Exercise directions: Put each line of the records below into a Markdown table with two columns, Row for its number and Text for the line, and leave out any blank lines.

Data in this exercise:
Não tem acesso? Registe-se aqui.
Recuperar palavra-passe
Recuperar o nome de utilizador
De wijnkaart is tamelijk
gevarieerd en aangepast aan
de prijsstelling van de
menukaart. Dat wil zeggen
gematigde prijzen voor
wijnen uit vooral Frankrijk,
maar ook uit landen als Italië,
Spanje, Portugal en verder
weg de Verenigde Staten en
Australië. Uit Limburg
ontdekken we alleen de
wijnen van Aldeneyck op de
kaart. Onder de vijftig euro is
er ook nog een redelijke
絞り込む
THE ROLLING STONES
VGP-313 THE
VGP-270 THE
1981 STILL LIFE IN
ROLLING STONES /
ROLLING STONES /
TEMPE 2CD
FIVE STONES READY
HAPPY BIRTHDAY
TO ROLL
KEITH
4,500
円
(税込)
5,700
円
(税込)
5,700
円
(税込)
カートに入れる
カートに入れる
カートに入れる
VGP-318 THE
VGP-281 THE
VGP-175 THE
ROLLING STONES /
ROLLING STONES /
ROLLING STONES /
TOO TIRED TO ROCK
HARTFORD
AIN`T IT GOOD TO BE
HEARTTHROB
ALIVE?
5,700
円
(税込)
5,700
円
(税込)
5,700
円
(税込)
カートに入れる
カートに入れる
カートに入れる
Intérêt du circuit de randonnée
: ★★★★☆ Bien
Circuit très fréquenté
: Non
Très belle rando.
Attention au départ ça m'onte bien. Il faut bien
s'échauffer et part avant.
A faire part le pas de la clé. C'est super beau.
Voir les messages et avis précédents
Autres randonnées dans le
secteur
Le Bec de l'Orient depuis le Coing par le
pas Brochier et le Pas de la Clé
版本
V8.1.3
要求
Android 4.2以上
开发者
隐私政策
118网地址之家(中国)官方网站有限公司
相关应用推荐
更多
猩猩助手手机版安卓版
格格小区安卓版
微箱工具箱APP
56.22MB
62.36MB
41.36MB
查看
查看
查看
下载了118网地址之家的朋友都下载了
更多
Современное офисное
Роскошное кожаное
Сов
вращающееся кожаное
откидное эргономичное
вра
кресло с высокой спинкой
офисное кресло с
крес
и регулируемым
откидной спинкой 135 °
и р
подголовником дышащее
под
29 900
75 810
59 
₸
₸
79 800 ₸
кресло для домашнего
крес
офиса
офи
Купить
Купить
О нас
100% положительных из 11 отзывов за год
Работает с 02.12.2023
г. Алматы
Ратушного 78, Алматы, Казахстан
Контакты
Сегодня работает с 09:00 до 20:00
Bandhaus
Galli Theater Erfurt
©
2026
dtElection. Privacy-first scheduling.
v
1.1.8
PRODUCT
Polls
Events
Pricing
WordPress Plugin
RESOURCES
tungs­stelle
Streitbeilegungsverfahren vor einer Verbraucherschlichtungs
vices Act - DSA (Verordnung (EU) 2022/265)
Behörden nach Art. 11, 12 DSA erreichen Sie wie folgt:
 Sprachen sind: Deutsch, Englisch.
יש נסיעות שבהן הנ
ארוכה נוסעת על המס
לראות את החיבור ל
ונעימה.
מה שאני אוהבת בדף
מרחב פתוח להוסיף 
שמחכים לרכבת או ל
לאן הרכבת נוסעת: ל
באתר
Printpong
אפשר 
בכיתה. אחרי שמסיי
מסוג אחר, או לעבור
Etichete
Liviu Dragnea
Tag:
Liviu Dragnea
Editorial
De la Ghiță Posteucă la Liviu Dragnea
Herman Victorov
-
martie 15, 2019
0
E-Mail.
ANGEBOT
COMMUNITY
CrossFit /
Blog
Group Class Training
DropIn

Reply:
| Row | Text |
|---|---|
| 1 | Não tem acesso? Registe-se aqui. |
| 2 | Recuperar palavra-passe |
| 3 | Recuperar o nome de utilizador |
| 4 | De wijnkaart is tamelijk |
| 5 | gevarieerd en aangepast aan |
| 6 | de prijsstelling van de |
| 7 | menukaart. Dat wil zeggen |
| 8 | gematigde prijzen voor |
| 9 | wijnen uit vooral Frankrijk, |
| 10 | maar ook uit landen als Italië, |
| 11 | Spanje, Portugal en verder |
| 12 | weg de Verenigde Staten en |
| 13 | Australië. Uit Limburg |
| 14 | ontdekken we alleen de |
| 15 | wijnen van Aldeneyck op de |
| 16 | kaart. Onder de vijftig euro is |
| 17 | er ook nog een redelijke |
| 18 | 絞り込む |
| 19 | THE ROLLING STONES |
| 20 | VGP-313 THE |
| 21 | VGP-270 THE |
| 22 | 1981 STILL LIFE IN |
| 23 | ROLLING STONES / |
| 24 | ROLLING STONES / |
| 25 | TEMPE 2CD |
| 26 | FIVE STONES READY |
| 27 | HAPPY BIRTHDAY |
| 28 | TO ROLL |
| 29 | KEITH |
| 30 | 4,500 |
| 31 | 円 |
| 32 | (税込) |
| 33 | 5,700 |
| 34 | 円 |
| 35 | (税込) |
| 36 | 5,700 |
| 37 | 円 |
| 38 | (税込) |
| 39 | カートに入れる |
| 40 | カートに入れる |
| 41 | カートに入れる |
| 42 | VGP-318 THE |
| 43 | VGP-281 THE |
| 44 | VGP-175 THE |
| 45 | ROLLING STONES / |
| 46 | ROLLING STONES / |
| 47 | ROLLING STONES / |
| 48 | TOO TIRED TO ROCK |
| 49 | HARTFORD |
| 50 | AIN`T IT GOOD TO BE |
| 51 | HEARTTHROB |
| 52 | ALIVE? |
| 53 | 5,700 |
| 54 | 円 |
| 55 | (税込) |
| 56 | 5,700 |
| 57 | 円 |
| 58 | (税込) |
| 59 | 5,700 |
| 60 | 円 |
| 61 | (税込) |
| 62 | カートに入れる |
| 63 | カートに入れる |
| 64 | カートに入れる |
| 65 | Intérêt du circuit de randonnée |
| 66 | : ★★★★☆ Bien |
| 67 | Circuit très fréquenté |
| 68 | : Non |
| 69 | Très belle rando. |
| 70 | Attention au départ ça m'onte bien. Il faut bien |
| 71 | s'échauffer et part avant. |
| 72 | A faire part le pas de la clé. C'est super beau. |
| 73 | Voir les messages et avis précédents |
| 74 | Autres randonnées dans le |
| 75 | secteur |
| 76 | Le Bec de l'Orient depuis le Coing par le |
| 77 | pas Brochier et le Pas de la Clé |
| 78 | 版本 |
| 79 | V8.1.3 |
| 80 | 要求 |
| 81 | Android 4.2以上 |
| 82 | 开发者 |
| 83 | 隐私政策 |
| 84 | 118网地址之家(中国)官方网站有限公司 |
| 85 | 相关应用推荐 |
| 86 | 更多 |
| 87 | 猩猩助手手机版安卓版 |
| 88 | 格格小区安卓版 |
| 89 | 微箱工具箱APP |
| 90 | 56.22MB |
| 91 | 62.36MB |
| 92 | 41.36MB |
| 93 | 查看 |
| 94 | 查看 |
| 95 | 查看 |
| 96 | 下载了118网地址之家的朋友都下载了 |
| 97 | 更多 |
| 98 | Современное офисное |
| 99 | Роскошное кожаное |
| 100 | Сов |
| 101 | вращающееся кожаное |
| 102 | откидное эргономичное |
| 103 | вра |
| 104 | кресло с высокой спинкой |
| 105 | офисное кресло с |
| 106 | крес |
| 107 | и регулируемым |
| 108 | откидной спинкой 135 ° |
| 109 | и р |
| 110 | подголовником дышащее |
| 111 | под |
| 112 | 29 900 |
| 113 | 75 810 |
| 114 | 59  |
| 115 | ₸ |
| 116 | ₸ |
| 117 | 79 800 ₸ |
| 118 | кресло для домашнего |
| 119 | крес |
| 120 | офиса |
| 121 | офи |
| 122 | Купить |
| 123 | Купить |
| 124 | О нас |
| 125 | 100% положительных из 11 отзывов за год |
| 126 | Работает с 02.12.2023 |
| 127 | г. Алматы |
| 128 | Ратушного 78, Алматы, Казахстан |
| 129 | Контакты |
| 130 | Сегодня работает с 09:00 до 20:00 |
| 131 | Bandhaus |
| 132 | Galli Theater Erfurt |
| 133 | © |
| 134 | 2026 |
| 135 | dtElection. Privacy-first scheduling. |
| 136 | v |
| 137 | 1.1.8 |
| 138 | PRODUCT |
| 139 | Polls |
| 140 | Events |
| 141 | Pricing |
| 142 | WordPress Plugin |
| 143 | RESOURCES |
| 144 | tungs­stelle |
| 145 | Streitbeilegungsverfahren vor einer Verbraucherschlichtungs |
| 146 | vices Act - DSA (Verordnung (EU) 2022/265) |
| 147 | Behörden nach Art. 11, 12 DSA erreichen Sie wie folgt: |
| 148 |  Sprachen sind: Deutsch, Englisch. |
| 149 | יש נסיעות שבהן הנ |
| 150 | ארוכה נוסעת על המס |
| 151 | לראות את החיבור ל |
| 152 | ונעימה. |
| 153 | מה שאני אוהבת בדף |
| 154 | מרחב פתוח להוסיף  |
| 155 | שמחכים לרכבת או ל |
| 156 | לאן הרכבת נוסעת: ל |
| 157 | באתר |
| 158 | Printpong |
| 159 | אפשר  |
| 160 | בכיתה. אחרי שמסיי |
| 161 | מסוג אחר, או לעבור |
| 162 | Etichete |
| 163 | Liviu Dragnea |
| 164 | Tag: |
| 165 | Liviu Dragnea |
| 166 | Editorial |
| 167 | De la Ghiță Posteucă la Liviu Dragnea |
| 168 | Herman Victorov |
| 169 | - |
| 170 | martie 15, 2019 |
| 171 | 0 |
| 172 | E-Mail. |
| 173 | ANGEBOT |
| 174 | COMMUNITY |
| 175 | CrossFit / |
| 176 | Blog |
| 177 | Group Class Training |
| 178 | DropIn |